Hamlet in Cheshire, England

Wirswall is a hamlet in the parish of Marbury and District, in Cheshire East, Cheshire, England. Wirswall was formerly a civil parish until 2023. The nearest town is Whitchurch, which lies 1.5 miles to the south, over the county boundary in Shropshire.

==History==
A large perforated stone axe was found in the village, suggesting occupation during the Neolithic Period.

The village appears in the Domesday Book as Wiresuelle, an outlying estate of Marbury. Like much of the land in the Nantwich hundred it was then held by William Malbank, having been earlier held by Earl Harold. The Domesday Book describes it as being 'waste', suggesting that any settlement might have been destroyed during the suppression of the rebellion of 1069–70. In 1288, it formed part of the barony of Wich Malbank. In 1656, Wirswall (then spelled Wyrsal) was held by the Hinton family.

==Geography and transport==
The village is surrounded by low hills, which form the highest land in the immediate area. A trig point at 156 m is located to the south east of the village at SJ549438. Nearby villages include Marbury and Wrenbury.

The South Cheshire Way (long-distance footpath) runs through the village, and Bishop Bennet Way (bridleway) terminates there. The Llangollen branch of the Shropshire Union Canal runs ¾ miles to its east.

==Landmarks==

Wicksted Hall is a brick and timbered building with a stone portal, dating from the late 19th century. Wirswall Hall has a grade-II-listed timber-framed barn dating from the 16th or 17th century. There are also two grade-II-listed farmhouses. Grange Farm has a two-storey, four-bay farmhouse with a projecting gabled bay. The building is dated 1636 and has a timber frame with brick infill. Wood Farm has a two-storey Gothic-style farmhouse in rendered brick which dates from the early 19th century. The slightly projecting central bay of the main building bears a shield and is flanked with two octagonal turrets capped with pinnacles.

==Governance==
There are two tiers of local government covering Wirswall, at parish and unitary authority level: Marbury and District Parish Council and Cheshire East Council. The parish council meets at the village hall in Marbury.

===Administrative history===
Wirswall was historically a township in the ancient parish of Whitchurch. The rest of the parish was in Shropshire, but the Wirswall township formed part of the Nantwich hundred of Cheshire. The township had an area of 973 acre.

From the 17th century onwards, parishes were gradually given various civil functions under the poor laws, in addition to their original ecclesiastical functions. In some cases, the civil functions were exercised by subdivisions of the parish rather than the parish as a whole.

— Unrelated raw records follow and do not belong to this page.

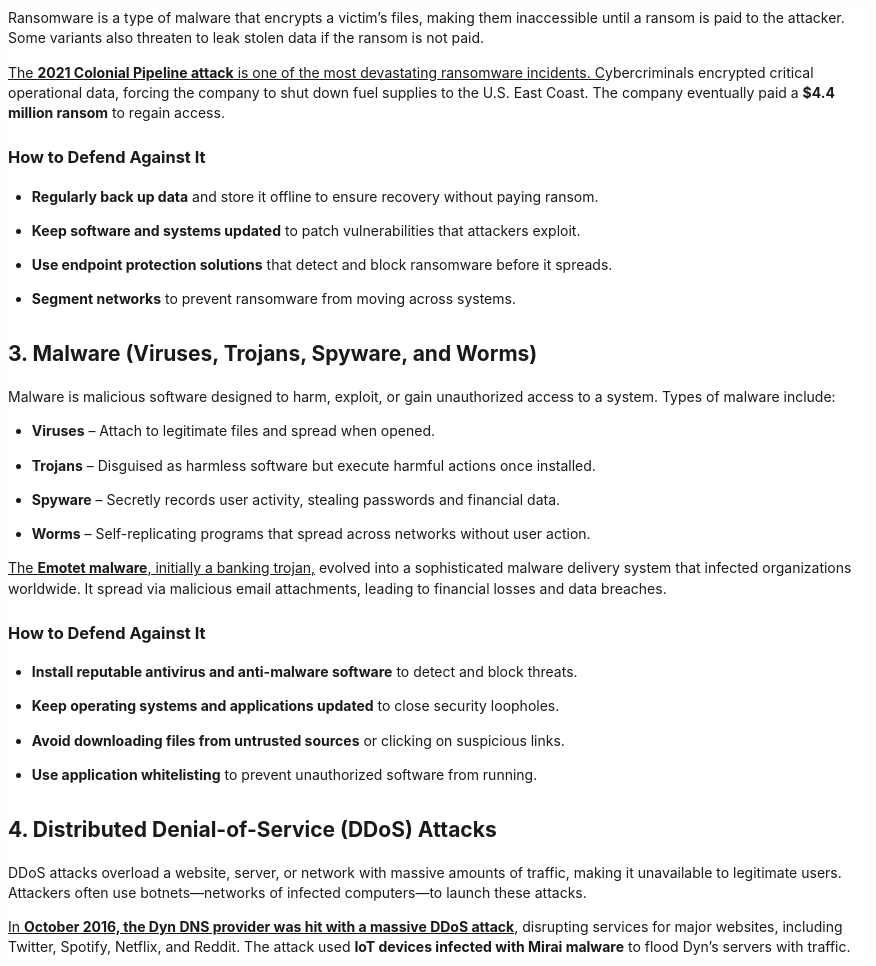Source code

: Ransomware is a type of malware that encrypts a victim’s files, making them inaccessible until a ransom is paid to the attacker. Some variants also threaten to leak stolen data if the ransom is not paid.

[The **2021 Colonial Pipeline attack** is one of the most devastating ransomware incidents. C](https://www.cisa.gov/news-events/news/attack-colonial-pipeline-what-weve-learned-what-weve-done-over-past-two-years#:~:text=On%20May%207%2C%202021%2C%20a,get%20their%20kids%20to%20school.)ybercriminals encrypted critical operational data, forcing the company to shut down fuel supplies to the U.S. East Coast. The company eventually paid a **$4.4 million ransom** to regain access.

### **How to Defend Against It**

* **Regularly back up data** and store it offline to ensure recovery without paying ransom.
    
* **Keep software and systems updated** to patch vulnerabilities that attackers exploit.
    
* **Use endpoint protection solutions** that detect and block ransomware before it spreads.
    
* **Segment networks** to prevent ransomware from moving across systems.
    

## **3\. Malware (Viruses, Trojans, Spyware, and Worms)**

Malware is malicious software designed to harm, exploit, or gain unauthorized access to a system. Types of malware include:

* **Viruses** – Attach to legitimate files and spread when opened.
    
* **Trojans** – Disguised as harmless software but execute harmful actions once installed.
    
* **Spyware** – Secretly records user activity, stealing passwords and financial data.
    
* **Worms** – Self-replicating programs that spread across networks without user action.
    

[The **Emotet malware**, initially a banking trojan,](https://www.europol.europa.eu/media-press/newsroom/news/world%E2%80%99s-most-dangerous-malware-emotet-disrupted-through-global-action) evolved into a sophisticated malware delivery system that infected organizations worldwide. It spread via malicious email attachments, leading to financial losses and data breaches.

### **How to Defend Against It**

* **Install reputable antivirus and anti-malware software** to detect and block threats.
    
* **Keep operating systems and applications updated** to close security loopholes.
    
* **Avoid downloading files from untrusted sources** or clicking on suspicious links.
    
* **Use application whitelisting** to prevent unauthorized software from running.
    

## **4\. Distributed Denial-of-Service (DDoS) Attacks**

DDoS attacks overload a website, server, or network with massive amounts of traffic, making it unavailable to legitimate users. Attackers often use botnets—networks of infected computers—to launch these attacks.

[In **October 2016, the Dyn DNS provider was hit with a massive DDoS attack**](https://en.wikipedia.org/wiki/DDoS_attacks_on_Dyn), disrupting services for major websites, including Twitter, Spotify, Netflix, and Reddit. The attack used **IoT devices infected with Mirai malware** to flood Dyn’s servers with traffic.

In the case of Whitchurch, the parts of the parish in each county administered the poor laws separately. In 1866, the legal definition of 'parish' was changed to be the areas used for administering the poor laws, and so Wirswall became a separate civil parish.

The civil parish also included the settlements of Bradeley Green, Wicksted and part of Willey Moor. The population of the township or civil parish was 103 in 1801, 83 in 1851, 138 in 1901, and 169 in 1951. At the 2001 census (the last to give a population figure for Wirswall) the parish had a population of 76.

When elected parish and district councils were established following the Local Government Act 1894, Wirswall was too small to have a parish council, and so it had a parish meeting instead. In 1959, a grouped parish council was created covering the three civil parishes of Wirswall, Marbury cum Quoisley, and Norbury, called the Marbury and District Parish Council. In 2023, the three civil parishes within the group were merged into a single civil parish called Marbury and District.

==Notable people==
The Victorian children's book illustrator Randolph Caldecott lived in Wirswall between 1861 and 1867, while working at the Whitchurch branch of the Whitchurch & Ellesmere Bank, and many of his illustrations feature local landscapes.